Wedgwood Potteries Closure

THE NEWS that Wedgwood has decided to close two factories is a body blow for the workers of Stoke-on-Trent.

Disgruntled Wedgwoods worker

Wedgwood announced on 5 June that the work for both the Alexandra and Eagle Potteries would be transferred to the Far East.

Just like Royal Doulton before them, Wedgwood bosses tried to dress up the move as an attempt to ‘safeguard’ the rest of production in Stoke. But workers know only too well that this is another step to move ceramic production completely out of the UK and into countries with poor labour rights and cheaper running costs.

The leaders of the Ceramic and Allied Trades Union (CATU) made the obligatory murmurs about how outsourcing is destroying the industry and that the consumers do not want goods made abroad.

But, as with every other closure over the past five years, the union leaders haven’t even dared to directly criticise the company in public, let alone stand up against the closures.

Wedgwood workers know that any battle to try to save jobs would be bloody and bitter. But not even to give the workers the option of fighting the closures is a disgrace.

CATU is not all bad. It runs some innovative projects using European money to retrain and upskill unemployed workers. It even has a successful not-for-profit employment service for redundant workers.

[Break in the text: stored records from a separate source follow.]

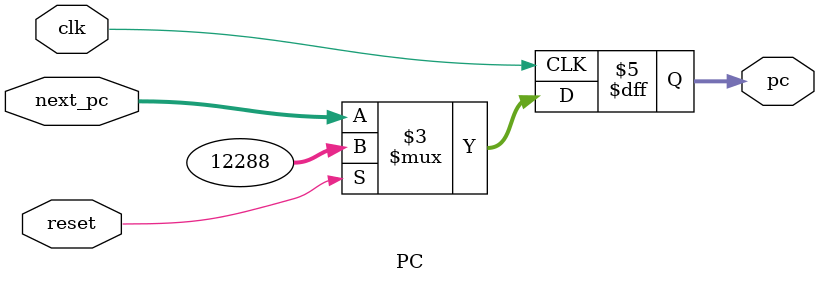
<source format=v>
`timescale 1ns / 1ps
module PC(
    input clk,
    input reset,
    input [31:0] next_pc,
    output reg [31:0] pc
    );
	 always@(posedge clk)begin
		if(reset)begin
		  pc<=32'h00003000;
		end
		else begin
		  pc<=next_pc;
		end
	 end
endmodule


</source>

But merely mopping up the mess left by the bosses is not good enough. Most ceramics workers now see the union as little more than a third party employment service. The top-down nature of the union structure has ensured that any true grass-roots activism has been quickly stifled. Average members do not even feel part of the organisation supposed to represent their interests.

The union is attempting to diversify, they have recently taken on some TUC specialists to organise the unorganised at the many minimum-wage distribution depots. How these people can convince workers to join the same union which has let down and abandoned workers in the area so many times before is unclear.